#### INSTRUÇÃO ESCRITA 1
Reproduza, do texto sobre crianças e consumo, o trecho entre "Porém, as manobras" e "jardins da infância.", inclusive.

#### TEXTO EXTRAÍDO

Sociedade

A segurança das crianças está na cara da gente

(*) Por Maria Helena Masquetti, especial para a Envolverde – 

Quem já enfrentou uma turbulência num voo, possivelmente sabe o quanto é tranquilizante notar que as aeromoças prosseguem tranquilas alguma conversa informal. Se estiverem rindo, então, podemos até adormecer com solavancos e tudo. Certamente, porque o que lemos na expressão delas é a segurança da experiência em voos que nos falta e o conhecimento da rota que lhes permite antever que tudo irá se acalmar.

Pais, parentes, educadores e cuidadores, somos como essas aeromoças enquanto cuidadores dos voos que nossas crianças estão alçando rumo à construção de suas identidades. Por mais que a turbulência das mensagens comerciais que bombardeiam os pequenos diariamente tente convencê-los de que lá fora “todo mundo está usando, todo mundo está comprando!”, sabemos que o marketing está apenas chacoalhando no ar frases de efeito endereçadas a um dos pontos mais frágeis das crianças, que é o temor natural que elas têm de se sentir excluídas de seus grupos.

Difícil recusar a uma criança um brinquedo que, para ela, significa estar em conexão com milhares de outras crianças. A coleção de uma minúscula boneca, anunciada por apresentadores mirins que ocupam canais na internet, é um exemplo dessa sedução comercial tão similar à chantagem. Numa estratégia hábil, o marketing chega a pressionar também muitos adultos como se lhes dissesse: “Se você não der meu produto a seu filho, ele se sentirá excluído”.

Porém, as manobras de vendas podem não surtir o efeito planejado se as crianças virem na expressão daqueles que as amam, a confiança inabalável na fábrica sem fim de brinquedos que habita cada uma delas. Tal como as aeromoças citadas, a confiança de que ser é muito maior do que ter expressa em nossos semblantes, pode ser o que realmente importa para nossas crianças.

A segurança e o calor de nossa presença, somada ao estímulo que podemos dar a elas de explorar espaços, pesquisar, experimentar, descobrir e de criar brinquedos que brotam dos anseios genuínos delas, certamente as ajudará a suportar melhor as turbulências do consumo que estremecem pela ganância as bases dos jardins da infância.

Embora saibamos o quanto é difícil dizer não para uma criança, somos, por outro lado, as pessoas em quem elas mais confiam e se espelham. Se não têm condições de questionar o mercado agora, certamente terão mais tarde. Fora isso, reconhecer os sentimentos delas e demonstrar que compreendemos o quanto lhes é penoso lidar com tantos desejos, as fortalece também por serem levadas em conta.

#### DADOS FORNECIDOS
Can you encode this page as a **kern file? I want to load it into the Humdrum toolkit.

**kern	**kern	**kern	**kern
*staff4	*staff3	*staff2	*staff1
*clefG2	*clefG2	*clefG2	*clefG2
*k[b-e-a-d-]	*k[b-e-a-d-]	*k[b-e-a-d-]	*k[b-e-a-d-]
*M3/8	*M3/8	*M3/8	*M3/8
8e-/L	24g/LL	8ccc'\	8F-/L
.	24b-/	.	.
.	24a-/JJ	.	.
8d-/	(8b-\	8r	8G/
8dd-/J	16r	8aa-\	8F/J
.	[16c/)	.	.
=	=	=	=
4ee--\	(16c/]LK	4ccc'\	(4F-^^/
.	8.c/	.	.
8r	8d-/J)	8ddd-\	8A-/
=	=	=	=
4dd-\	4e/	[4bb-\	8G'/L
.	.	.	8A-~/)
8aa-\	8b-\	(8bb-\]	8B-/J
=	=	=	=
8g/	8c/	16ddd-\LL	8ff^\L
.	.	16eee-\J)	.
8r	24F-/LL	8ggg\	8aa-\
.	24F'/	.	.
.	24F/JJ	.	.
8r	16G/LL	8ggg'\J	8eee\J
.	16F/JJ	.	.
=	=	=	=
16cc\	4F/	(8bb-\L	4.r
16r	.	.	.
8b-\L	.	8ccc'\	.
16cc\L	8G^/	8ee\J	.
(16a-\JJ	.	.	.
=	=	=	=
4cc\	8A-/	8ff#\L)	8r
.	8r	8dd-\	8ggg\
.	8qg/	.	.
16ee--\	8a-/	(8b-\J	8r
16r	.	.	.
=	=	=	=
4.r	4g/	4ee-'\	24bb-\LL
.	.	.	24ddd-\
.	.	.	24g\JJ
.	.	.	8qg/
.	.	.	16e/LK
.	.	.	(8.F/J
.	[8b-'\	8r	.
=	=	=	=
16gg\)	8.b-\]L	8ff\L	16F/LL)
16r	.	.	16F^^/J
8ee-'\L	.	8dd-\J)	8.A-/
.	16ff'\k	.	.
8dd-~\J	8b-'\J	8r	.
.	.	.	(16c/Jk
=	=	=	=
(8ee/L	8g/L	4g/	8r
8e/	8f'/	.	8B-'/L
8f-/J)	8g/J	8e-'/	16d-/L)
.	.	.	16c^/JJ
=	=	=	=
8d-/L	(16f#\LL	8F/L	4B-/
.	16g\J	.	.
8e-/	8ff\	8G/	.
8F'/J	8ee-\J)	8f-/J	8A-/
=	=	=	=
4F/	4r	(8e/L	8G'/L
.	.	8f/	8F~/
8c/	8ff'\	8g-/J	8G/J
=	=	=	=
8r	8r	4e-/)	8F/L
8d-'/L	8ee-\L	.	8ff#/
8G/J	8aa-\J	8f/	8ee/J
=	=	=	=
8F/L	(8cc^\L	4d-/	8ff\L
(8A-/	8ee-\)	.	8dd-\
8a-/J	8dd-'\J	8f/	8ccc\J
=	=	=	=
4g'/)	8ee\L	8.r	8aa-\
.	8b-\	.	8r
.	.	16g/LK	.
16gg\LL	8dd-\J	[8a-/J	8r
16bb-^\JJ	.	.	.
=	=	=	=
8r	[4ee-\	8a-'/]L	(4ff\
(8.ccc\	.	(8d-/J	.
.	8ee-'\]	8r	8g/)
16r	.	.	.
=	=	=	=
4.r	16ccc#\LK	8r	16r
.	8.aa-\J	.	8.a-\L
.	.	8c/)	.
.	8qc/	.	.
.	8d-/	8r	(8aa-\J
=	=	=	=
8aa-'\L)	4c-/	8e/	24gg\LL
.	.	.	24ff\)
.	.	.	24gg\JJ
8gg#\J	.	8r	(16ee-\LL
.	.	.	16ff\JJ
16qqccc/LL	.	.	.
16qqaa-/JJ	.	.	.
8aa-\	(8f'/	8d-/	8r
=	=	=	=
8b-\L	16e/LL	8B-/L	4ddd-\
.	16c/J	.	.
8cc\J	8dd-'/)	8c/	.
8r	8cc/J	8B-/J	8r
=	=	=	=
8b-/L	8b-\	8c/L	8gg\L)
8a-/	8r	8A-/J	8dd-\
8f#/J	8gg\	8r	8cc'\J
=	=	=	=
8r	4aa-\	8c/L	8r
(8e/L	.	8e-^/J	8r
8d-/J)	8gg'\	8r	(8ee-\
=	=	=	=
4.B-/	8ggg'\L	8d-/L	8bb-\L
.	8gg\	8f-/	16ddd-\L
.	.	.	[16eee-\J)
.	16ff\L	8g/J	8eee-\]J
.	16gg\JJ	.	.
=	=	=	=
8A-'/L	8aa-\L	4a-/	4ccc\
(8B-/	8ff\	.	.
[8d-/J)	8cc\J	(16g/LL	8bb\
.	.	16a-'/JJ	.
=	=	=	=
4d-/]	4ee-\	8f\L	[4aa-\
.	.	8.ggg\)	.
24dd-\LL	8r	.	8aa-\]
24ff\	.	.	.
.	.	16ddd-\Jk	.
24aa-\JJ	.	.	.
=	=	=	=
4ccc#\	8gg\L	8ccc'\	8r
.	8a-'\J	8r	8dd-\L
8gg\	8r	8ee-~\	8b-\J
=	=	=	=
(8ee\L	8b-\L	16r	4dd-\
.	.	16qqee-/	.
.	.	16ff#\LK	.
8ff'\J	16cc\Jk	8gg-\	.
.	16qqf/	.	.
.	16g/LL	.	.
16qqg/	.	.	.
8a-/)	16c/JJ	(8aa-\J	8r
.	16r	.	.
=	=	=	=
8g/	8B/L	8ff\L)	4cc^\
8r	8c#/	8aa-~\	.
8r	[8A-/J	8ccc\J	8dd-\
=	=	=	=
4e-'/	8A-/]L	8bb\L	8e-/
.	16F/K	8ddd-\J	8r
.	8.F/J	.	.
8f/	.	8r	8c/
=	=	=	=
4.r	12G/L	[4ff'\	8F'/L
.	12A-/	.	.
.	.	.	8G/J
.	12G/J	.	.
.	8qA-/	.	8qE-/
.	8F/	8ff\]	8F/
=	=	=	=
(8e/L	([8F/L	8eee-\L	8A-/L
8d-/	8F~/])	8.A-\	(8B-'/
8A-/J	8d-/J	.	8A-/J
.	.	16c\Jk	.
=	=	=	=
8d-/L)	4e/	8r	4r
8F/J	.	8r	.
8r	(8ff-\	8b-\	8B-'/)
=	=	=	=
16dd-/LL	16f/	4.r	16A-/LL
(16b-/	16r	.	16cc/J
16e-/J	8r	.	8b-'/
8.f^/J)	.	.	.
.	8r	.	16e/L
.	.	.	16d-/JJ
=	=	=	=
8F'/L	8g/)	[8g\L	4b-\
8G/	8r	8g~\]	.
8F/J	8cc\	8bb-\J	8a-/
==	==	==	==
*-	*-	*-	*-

#### INSTRUÇÃO ESCRITA 2
Conte quantas linhas dos registros acima contêm a palavra "kern", respeitando maiúsculas e minúsculas, e informe apenas o número.

#### RESPOSTA COMPLETA 1
Porém, as manobras de vendas podem não surtir o efeito planejado se as crianças virem na expressão daqueles que as amam, a confiança inabalável na fábrica sem fim de brinquedos que habita cada uma delas. Tal como as aeromoças citadas, a confiança de que ser é muito maior do que ter expressa em nossos semblantes, pode ser o que realmente importa para nossas crianças.

A segurança e o calor de nossa presença, somada ao estímulo que podemos dar a elas de explorar espaços, pesquisar, experimentar, descobrir e de criar brinquedos que brotam dos anseios genuínos delas, certamente as ajudará a suportar melhor as turbulências do consumo que estremecem pela ganância as bases dos jardins da infância.

#### RESPOSTA COMPLETA 2
2